** Source material follows **

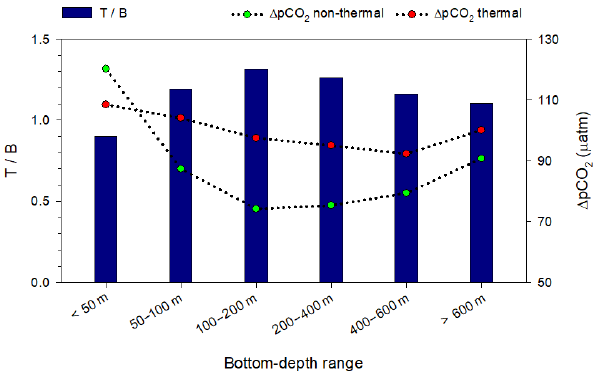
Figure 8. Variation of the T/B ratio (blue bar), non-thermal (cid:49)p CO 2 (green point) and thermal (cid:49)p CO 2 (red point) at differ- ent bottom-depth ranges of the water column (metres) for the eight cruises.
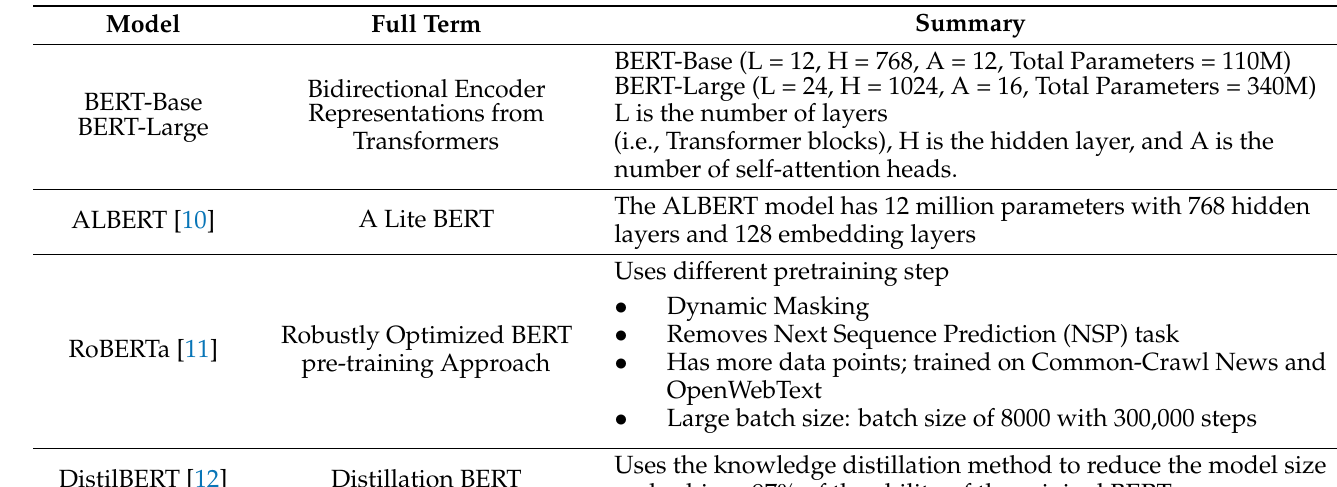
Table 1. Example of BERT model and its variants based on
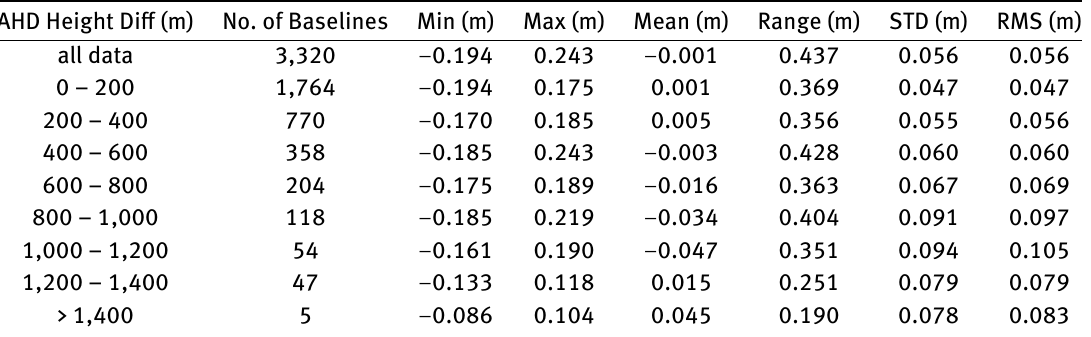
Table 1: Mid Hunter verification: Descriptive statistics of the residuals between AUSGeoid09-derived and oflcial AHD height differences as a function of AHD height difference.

** End of Source material **

### Your task
Without the pictures, retype exactly the lines from the one that holds "Table 1. Example" to the last line of the data above, both of them included.

### Your response
Table 1. Example of BERT model and its variants based on
Table 1: Mid Hunter verification: Descriptive statistics of the residuals between AUSGeoid09-derived and oflcial AHD height differences as a function of AHD height difference.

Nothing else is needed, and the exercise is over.